## [Data extract]

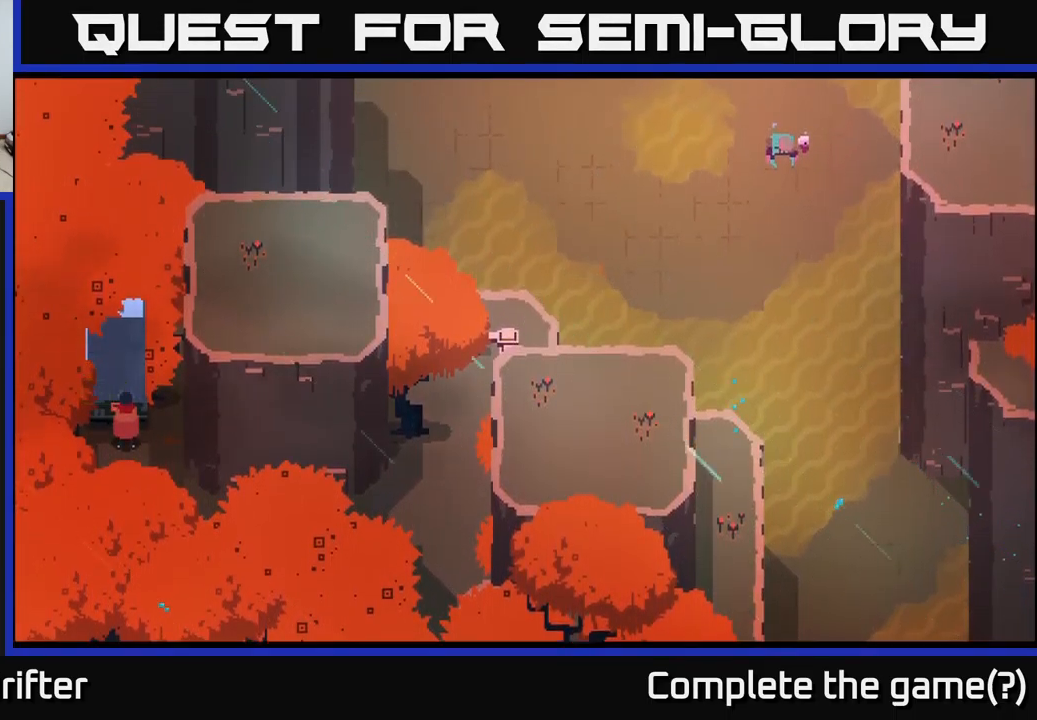
{"buttons": [], "left_stick": "down-right", "right_stick": "center", "events": [[100, "left_stick", "down"], [166, "Y", "up"], [333, "left_stick", "down-right"]]}
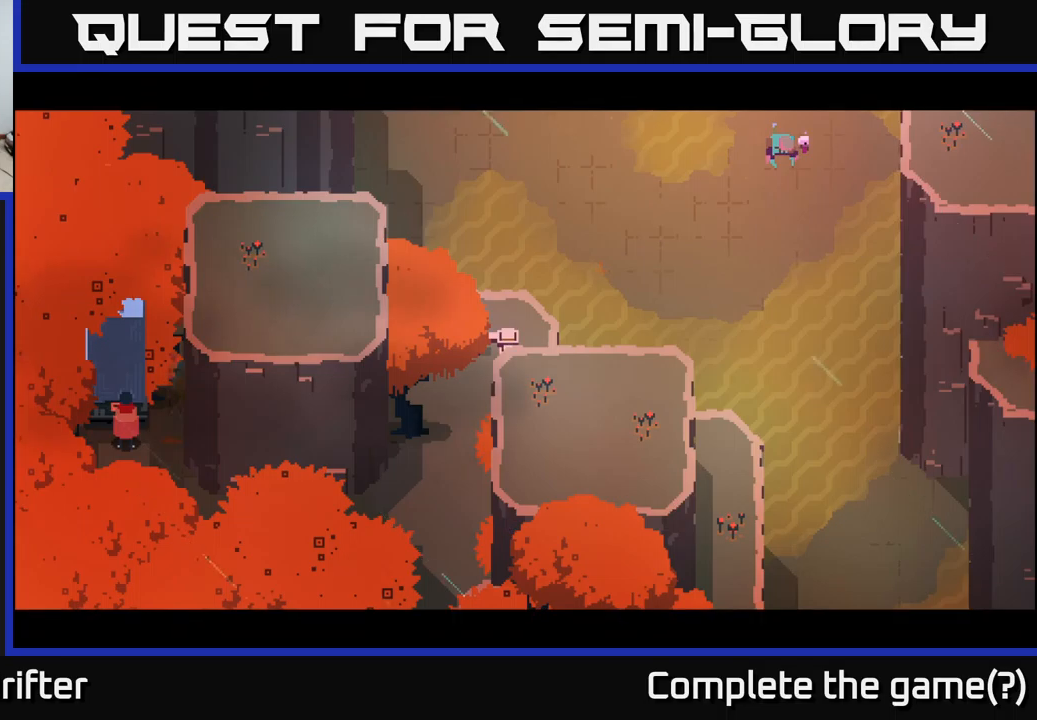
{"buttons": [], "left_stick": "center", "right_stick": "center", "events": [[50, "left_stick", "center"]]}
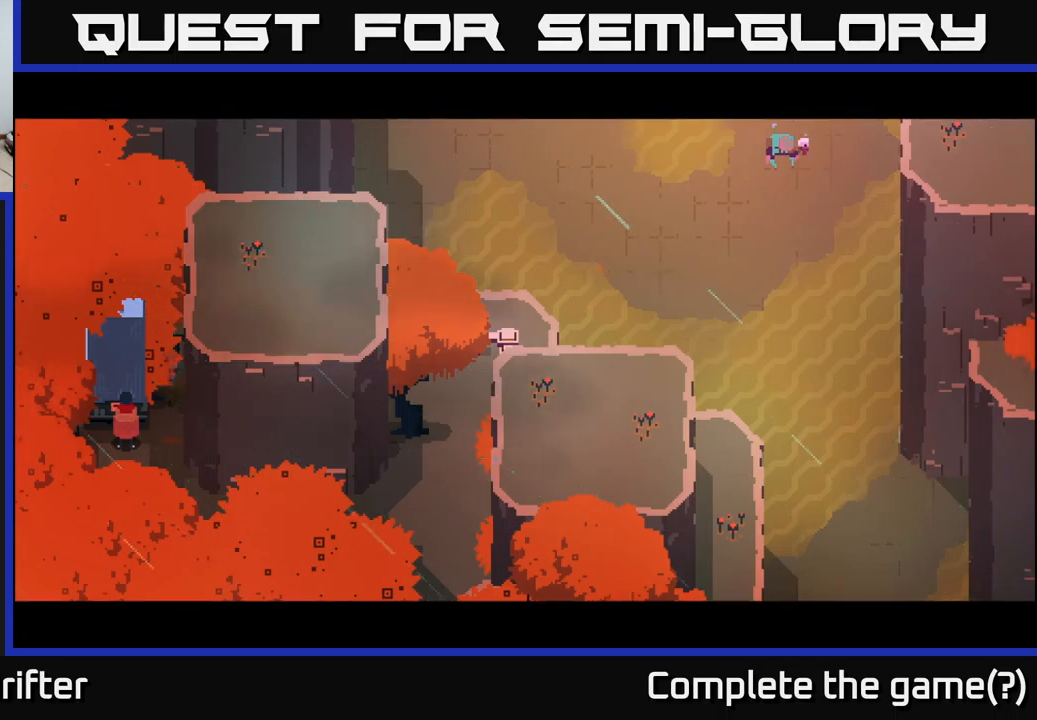
{"buttons": [], "left_stick": "center", "right_stick": "center", "events": []}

## [Exercise directions]
Without changing a word, transcribe all of the data and omit its images.

## [Expected output]
{"buttons": [], "left_stick": "down-right", "right_stick": "center", "events": [[100, "left_stick", "down"], [166, "Y", "up"], [333, "left_stick", "down-right"]]}
{"buttons": [], "left_stick": "center", "right_stick": "center", "events": [[50, "left_stick", "center"]]}
{"buttons": [], "left_stick": "center", "right_stick": "center", "events": []}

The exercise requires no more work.